> **PREGUNTAS POR RESPONDER**:
**1)** Según el texto sobre la filosofía perenne, ¿por qué resulta hoy oportuno y necesario recordar esas concepciones? Explícalo en una a tres oraciones.
**2)** Retoma el texto sobre la filosofía perenne justo después de su última oración y continúalo.

> **TEXTO**:

Nos moveremos, pues, en el terreno de la filosofía perenne, cuyas lucubraciones conceptuales constituyen un patrimonio heredado de siglos de progreso en la verdad. Tales concepciones se caracterizan por su perfecta armonía con el conocimiento connatural al hombre, con lo que los escolásticos llamaron «inteligencia de los principios», y «sindéresis» en cuanto se refería a los juicios prácticos normativos de la vida moral. Aquella inteligencia de los principios, referente al conocimiento especulativo de la realidad, podríamos también llamarlo, en un sentido no psicologista, «sentido común».

Su recuerdo es en nuestros tiempos oportuno y necesario, porque se hace urgente comprender aquella afirmación de Santo Tomás, según el cual constituye una más eminente perfección aquello por lo que puede todo hombre alcanzar los «praecognita» que hacen posible cualquier búsqueda ulterior de la verdad, que la misma adquisición del hábito de la ciencia. Analógicamente, en el orden de la vida cristiana, tiene mucha mayor dignidad la recepción de los «artículos de la fe» por cualquier creyente, que la construcción conceptual de la ciencia sagrada, cuya razón de ser consiste en subordinarse y servir enteramente al contenido revelado.

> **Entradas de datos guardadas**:

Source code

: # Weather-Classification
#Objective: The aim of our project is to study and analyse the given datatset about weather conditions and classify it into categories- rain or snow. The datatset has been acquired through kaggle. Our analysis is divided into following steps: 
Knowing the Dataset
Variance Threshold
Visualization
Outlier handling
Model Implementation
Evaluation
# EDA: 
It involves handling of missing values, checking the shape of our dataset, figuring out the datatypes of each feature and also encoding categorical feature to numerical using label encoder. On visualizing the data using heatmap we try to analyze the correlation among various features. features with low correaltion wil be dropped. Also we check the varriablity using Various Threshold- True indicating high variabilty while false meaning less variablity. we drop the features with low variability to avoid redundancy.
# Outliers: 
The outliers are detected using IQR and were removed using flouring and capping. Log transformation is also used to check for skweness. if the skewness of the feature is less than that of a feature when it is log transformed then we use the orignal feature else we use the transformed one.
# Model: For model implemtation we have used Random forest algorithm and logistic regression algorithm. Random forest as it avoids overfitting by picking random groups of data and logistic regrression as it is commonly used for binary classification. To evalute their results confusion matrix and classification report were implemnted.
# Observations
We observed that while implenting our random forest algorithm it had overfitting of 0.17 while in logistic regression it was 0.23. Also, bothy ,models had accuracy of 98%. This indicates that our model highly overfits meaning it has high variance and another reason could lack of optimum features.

> **RESPUESTAS POR NÚMERO**:
**1)** Resulta oportuno y necesario porque urge comprender una afirmación de Santo Tomás. Según ella, aquello por lo que todo hombre puede alcanzar los «praecognita», que hacen posible cualquier búsqueda ulterior de la verdad, es una perfección más eminente que la adquisición misma del hábito de la ciencia.

**2)**
Es oportuno recordar esto hoy, porque precisamente ¡se presenta muchas veces como pensamiento filosófico aquello que tiende a desdeñar y a destruir lo natural y universalmente evidente; y se quiere presentar también, cómo la más prestigiosa y elaborada teología, la que comienza por partir de principios que no son los misterios revelados y las verdades dogmáticas, y que, invirtiendo perversamente el sentido de su tarea, lejos de servir a la fe del pueblo de Dios, constituye un factor poderoso de desintegración y pérdida de la fe.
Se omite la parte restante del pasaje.